Given data section start
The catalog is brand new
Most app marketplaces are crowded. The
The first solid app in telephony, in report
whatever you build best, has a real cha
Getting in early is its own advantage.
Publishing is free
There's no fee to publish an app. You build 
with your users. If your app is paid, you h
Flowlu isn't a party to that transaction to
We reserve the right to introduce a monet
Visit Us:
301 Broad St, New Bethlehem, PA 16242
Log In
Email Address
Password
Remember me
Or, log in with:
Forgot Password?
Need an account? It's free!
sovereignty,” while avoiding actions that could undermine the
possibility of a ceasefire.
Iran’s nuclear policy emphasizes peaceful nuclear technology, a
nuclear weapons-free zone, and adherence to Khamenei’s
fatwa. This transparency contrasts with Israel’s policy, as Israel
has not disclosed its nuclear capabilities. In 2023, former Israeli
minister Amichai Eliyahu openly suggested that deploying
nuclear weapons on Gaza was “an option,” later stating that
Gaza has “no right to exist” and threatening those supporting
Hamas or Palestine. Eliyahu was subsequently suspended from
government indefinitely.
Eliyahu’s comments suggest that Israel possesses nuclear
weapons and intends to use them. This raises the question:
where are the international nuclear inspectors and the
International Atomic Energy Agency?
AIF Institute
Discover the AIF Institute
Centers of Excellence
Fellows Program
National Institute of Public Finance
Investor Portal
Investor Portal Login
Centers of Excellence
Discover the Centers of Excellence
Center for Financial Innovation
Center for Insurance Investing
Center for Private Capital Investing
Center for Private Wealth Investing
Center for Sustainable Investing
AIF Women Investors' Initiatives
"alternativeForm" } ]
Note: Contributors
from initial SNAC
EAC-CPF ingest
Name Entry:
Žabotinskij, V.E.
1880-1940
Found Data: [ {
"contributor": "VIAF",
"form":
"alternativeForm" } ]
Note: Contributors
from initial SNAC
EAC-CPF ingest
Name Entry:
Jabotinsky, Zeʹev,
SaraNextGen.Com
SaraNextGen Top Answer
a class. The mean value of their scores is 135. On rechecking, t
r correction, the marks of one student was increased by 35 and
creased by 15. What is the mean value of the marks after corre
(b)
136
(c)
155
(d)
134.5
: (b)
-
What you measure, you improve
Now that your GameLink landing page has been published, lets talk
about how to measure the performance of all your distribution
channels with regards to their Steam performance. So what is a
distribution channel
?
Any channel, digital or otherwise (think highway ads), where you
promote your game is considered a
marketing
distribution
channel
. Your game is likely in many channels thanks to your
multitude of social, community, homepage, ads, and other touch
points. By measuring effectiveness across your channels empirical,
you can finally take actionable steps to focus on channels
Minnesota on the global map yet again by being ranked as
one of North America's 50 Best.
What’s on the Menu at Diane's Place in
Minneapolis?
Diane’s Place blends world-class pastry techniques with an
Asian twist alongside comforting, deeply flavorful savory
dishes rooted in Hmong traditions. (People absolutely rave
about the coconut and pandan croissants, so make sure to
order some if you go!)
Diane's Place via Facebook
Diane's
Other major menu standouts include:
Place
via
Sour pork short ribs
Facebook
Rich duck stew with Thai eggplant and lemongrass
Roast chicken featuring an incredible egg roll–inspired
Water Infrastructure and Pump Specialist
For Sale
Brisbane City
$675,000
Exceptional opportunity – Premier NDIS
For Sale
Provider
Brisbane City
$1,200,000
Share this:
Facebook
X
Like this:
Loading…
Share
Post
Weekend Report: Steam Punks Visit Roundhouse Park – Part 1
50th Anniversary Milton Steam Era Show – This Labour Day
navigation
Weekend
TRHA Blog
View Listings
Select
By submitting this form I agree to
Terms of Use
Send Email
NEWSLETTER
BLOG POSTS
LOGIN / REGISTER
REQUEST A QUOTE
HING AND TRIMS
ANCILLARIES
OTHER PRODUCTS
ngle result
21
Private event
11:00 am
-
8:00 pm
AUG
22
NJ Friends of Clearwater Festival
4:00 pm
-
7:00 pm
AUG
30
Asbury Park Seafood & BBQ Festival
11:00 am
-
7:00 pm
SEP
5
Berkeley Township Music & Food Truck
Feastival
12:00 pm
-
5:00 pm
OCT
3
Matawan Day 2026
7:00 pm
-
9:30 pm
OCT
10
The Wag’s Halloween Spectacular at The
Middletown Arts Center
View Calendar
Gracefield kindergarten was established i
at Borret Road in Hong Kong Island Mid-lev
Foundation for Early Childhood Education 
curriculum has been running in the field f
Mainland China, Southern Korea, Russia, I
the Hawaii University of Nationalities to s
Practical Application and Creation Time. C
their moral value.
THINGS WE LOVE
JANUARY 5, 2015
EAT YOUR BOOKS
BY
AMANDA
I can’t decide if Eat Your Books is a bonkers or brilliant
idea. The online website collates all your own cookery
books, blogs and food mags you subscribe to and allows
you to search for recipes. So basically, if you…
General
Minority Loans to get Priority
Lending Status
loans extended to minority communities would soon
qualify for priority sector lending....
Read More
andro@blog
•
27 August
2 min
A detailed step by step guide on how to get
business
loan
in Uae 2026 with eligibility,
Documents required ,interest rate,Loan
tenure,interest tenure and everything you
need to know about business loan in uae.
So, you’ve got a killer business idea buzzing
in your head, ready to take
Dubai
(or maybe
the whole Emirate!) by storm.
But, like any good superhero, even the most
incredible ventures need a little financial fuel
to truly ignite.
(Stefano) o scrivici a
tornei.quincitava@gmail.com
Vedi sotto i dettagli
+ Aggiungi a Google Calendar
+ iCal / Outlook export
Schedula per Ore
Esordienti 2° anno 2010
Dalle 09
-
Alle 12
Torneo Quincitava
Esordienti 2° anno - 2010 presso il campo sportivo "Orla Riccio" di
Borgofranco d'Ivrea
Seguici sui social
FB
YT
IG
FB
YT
Given data section end
Requirement: Pick out every line of the records that contains the word "Investing", matching case exactly, and copy each of those lines.

Result of this task:
Center for Insurance Investing
Center for Private Capital Investing
Center for Private Wealth Investing
Center for Sustainable Investing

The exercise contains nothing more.